Falls ein Ersatzmitglied überhaupt im Vorhinein auf sein Anwartschaftsrecht, in den Betriebsrat nachzurücken, verzichten kann, was das Landesarbeitsgericht Baden-Württemberg ausdrücklich offen lässt, kann der Verzicht nur analog der Regeln des § 24 Satz 1 Nr. 2 BetrVG erfolgen.

Die Amtsniederlegung muss dann gegenüber dem Vorsitzenden des Betriebsrats durch empfangsbedürftige Willenserklärung erfolgen. Die Amtsniederlegung muss eindeutig sein, sie muss sich von einer bloßen Absichtserklärung unterscheiden, die bedeutungslos ist, ebenso wie eine Erklärung gegenüber dem Arbeitgeber.
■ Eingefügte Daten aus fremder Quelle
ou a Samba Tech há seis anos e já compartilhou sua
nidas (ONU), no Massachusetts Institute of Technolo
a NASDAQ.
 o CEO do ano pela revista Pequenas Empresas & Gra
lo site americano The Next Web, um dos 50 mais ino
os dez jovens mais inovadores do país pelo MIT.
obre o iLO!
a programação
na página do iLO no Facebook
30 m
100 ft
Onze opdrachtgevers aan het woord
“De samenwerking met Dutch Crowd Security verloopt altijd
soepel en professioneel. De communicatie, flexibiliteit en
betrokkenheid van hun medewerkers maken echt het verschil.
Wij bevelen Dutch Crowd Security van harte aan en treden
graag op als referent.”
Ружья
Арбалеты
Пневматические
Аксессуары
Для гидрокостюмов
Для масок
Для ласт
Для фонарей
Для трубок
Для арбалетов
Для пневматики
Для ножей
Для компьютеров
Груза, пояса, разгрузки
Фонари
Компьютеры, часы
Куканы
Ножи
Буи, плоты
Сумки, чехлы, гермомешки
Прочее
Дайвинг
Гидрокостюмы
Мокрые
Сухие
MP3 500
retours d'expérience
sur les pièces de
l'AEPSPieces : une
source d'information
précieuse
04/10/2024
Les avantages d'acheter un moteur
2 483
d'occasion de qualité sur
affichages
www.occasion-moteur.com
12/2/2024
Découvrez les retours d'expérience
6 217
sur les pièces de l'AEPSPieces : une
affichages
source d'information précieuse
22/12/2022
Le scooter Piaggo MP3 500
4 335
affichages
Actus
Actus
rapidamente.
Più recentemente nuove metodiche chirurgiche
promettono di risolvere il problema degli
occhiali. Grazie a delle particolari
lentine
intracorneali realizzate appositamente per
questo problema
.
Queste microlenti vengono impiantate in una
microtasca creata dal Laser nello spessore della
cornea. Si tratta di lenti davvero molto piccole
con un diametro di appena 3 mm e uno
Sammelt ein Betriebsratsmitglied Verzichtserklärungen von Ersatzmitgliedern, die er erst nach seinem eigenen Rücktritt dem Arbeitgeber zukommen lässt, der dann wiederum den Betriebsratsvorsitzenden davon in Kenntnis setzt, ist jedenfalls von wirksamen Verzichtserklärungen nicht auszugehen.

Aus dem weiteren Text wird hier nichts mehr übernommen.